>
> > What is the dialectic? No problem with the rest of
> > this debate, but being irreligous I've always stayed
> > away from Marx.
> >
>=================
There's a lot of nonsense talked about in Marxism (not mych in Marx himself), and a lot of it is connected with empty blather about "the dialectic" or "dialectical method." Most of this is just idle backchat, but there's something to it, though it's not a "method." The rational core of "the dialectic" that I see in Marx is mainly this. He learned a pattern of explanation from Hegel, according to which complex dynamic systems--actually, some simple ones too--exhibit instabilities because of their nature. They cannot remain the same. These instabilities Marx, like Hegel, misleadingly calls "contradictions." To overcome these contradictions, these systems develop, often rather suddenly ("qualitative change") into other sorts of systems. The new system retains something of the old, but resolves its "contradiction," generally, hwoever, exhibiting some new ones of its own.
In Hegel, this is exemplified by changes in ideal form of consciousness. Thus simple demonstrative knowledge without concepts (I don't use the term concept in its technical Hegelian sense here) points at its object--"this." However, "this" can be anything. It's not knowledge of anything in particular. To get knowledge of particulars, you need concepts. Now we know the object as sets of concepts: this (the demonstrative is preserve) green round heavy whatsit. However, now we need something to tie the concepts together, a subsatnce of which they can be the accidents or properties, etc. (This is the first three chapters of the Phenomenology of Spirit in brief.)
Marx took over this idea of immanent development, stood it, as he put it, on its meet, and made it into the history of social systems. Feudalism enabled the accumulation of wealth and made possible the development of new technologies, but its laws and social relationships inhibited them from further development.
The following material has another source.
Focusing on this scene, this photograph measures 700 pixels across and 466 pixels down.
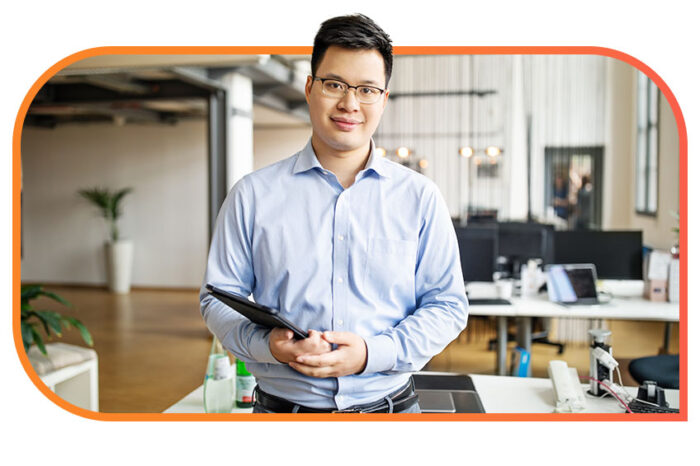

Thus feudalism gave way to capitalsim, which promotes technological development, but creates a proletariat that it exploits, and which seeks to develop the productive forces without being exploited. Capitalism is transformed by revolution into communism, which resolves the contradicton created by exploitation. This puts it rather schematically.
In the hands of someone with a feel for this sort of pattern, "dialectical" thinking is very powerful and ties up a lot of loose threads while making sense of the whole. I think this inarticulable "feel" (which I don't have, although I can recognize it when I see it) is what's wrth preserving in "dialectics." It's not a religion or even a theory. It's a pattern of explanation.
Ian quoted:
In Marx's theory, known as
>Dialectical Materialism, dialectic describes the material process of
>reality in general and of society in particular.
Marx never used the term dialectical materialism, or historical materialism either.